In the last post Broker-Visible vs Client-Local Parallelism we looked at two ways of scaling Kafka consumption. The final unit of parallelism can be visible to the broker, as consumers, or it can be local to the client, as threads, virtual threads, async tasks, or some other execution mechanism hidden behind a smaller number of consumers.
Broker-visible parallelism is simple to reason about: if each consumer processes records serially, we add more consumers to increase parallelism. But each consumer adds overhead to the brokers: broker-side protocol state, TCP connections, group membership, fetch state, and participation in the consumer or share group protocol. With long processing times and/or high throughput, the required number of parallel workers can easily exceed what is practical to model as broker-visible consumers.

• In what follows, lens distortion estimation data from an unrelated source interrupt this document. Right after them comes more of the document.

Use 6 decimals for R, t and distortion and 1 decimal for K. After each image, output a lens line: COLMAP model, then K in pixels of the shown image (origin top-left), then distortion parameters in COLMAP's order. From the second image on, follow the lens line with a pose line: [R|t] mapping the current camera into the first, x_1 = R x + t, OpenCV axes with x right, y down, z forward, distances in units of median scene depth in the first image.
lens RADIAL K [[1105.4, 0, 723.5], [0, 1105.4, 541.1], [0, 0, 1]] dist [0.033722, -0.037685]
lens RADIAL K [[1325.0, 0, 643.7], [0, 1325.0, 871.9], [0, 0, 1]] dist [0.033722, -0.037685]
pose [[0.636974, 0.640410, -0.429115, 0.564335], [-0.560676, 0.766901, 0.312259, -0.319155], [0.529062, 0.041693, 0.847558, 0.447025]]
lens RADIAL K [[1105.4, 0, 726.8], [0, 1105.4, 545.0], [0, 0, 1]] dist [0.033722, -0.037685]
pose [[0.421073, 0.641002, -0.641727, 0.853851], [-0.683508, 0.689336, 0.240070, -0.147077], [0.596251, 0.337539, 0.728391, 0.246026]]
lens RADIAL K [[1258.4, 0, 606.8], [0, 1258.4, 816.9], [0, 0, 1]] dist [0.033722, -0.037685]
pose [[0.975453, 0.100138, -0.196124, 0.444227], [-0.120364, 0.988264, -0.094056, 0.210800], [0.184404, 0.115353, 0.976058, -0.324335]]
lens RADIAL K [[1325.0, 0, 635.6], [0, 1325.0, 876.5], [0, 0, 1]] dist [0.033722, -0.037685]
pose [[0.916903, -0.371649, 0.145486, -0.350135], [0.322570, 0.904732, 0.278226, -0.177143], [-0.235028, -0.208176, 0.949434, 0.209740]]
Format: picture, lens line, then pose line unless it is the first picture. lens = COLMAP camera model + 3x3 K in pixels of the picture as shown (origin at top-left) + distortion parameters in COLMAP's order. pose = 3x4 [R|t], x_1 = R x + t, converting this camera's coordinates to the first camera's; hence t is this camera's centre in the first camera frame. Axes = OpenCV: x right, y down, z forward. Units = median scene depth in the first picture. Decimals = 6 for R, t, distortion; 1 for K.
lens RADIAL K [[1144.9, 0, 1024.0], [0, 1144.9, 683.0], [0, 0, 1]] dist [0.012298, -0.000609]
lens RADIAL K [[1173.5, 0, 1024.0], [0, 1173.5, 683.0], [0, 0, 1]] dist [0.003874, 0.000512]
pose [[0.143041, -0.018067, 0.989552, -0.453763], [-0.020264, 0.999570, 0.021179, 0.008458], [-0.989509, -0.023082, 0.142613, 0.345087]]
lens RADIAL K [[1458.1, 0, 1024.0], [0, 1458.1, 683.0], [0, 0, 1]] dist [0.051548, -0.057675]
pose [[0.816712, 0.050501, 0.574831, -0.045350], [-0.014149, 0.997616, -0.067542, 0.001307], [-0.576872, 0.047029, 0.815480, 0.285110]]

That is where client-local parallelism becomes important. Instead of scaling by adding more consumers, each consumer application can poll records and process them concurrently inside the client. This allows a smaller number of Kafka consumers to drive a much larger amount of parallel work.
In this post, we’ll compare client-local parallelism with consumer groups and share groups using the Apache Kafka clients, by way of Dimster, the benchmarking tool used throughout this series. Dimster uses the official Apache Kafka clients under the hood. The main comparison is between two styles of client-local parallelism: blocking and continuous styles.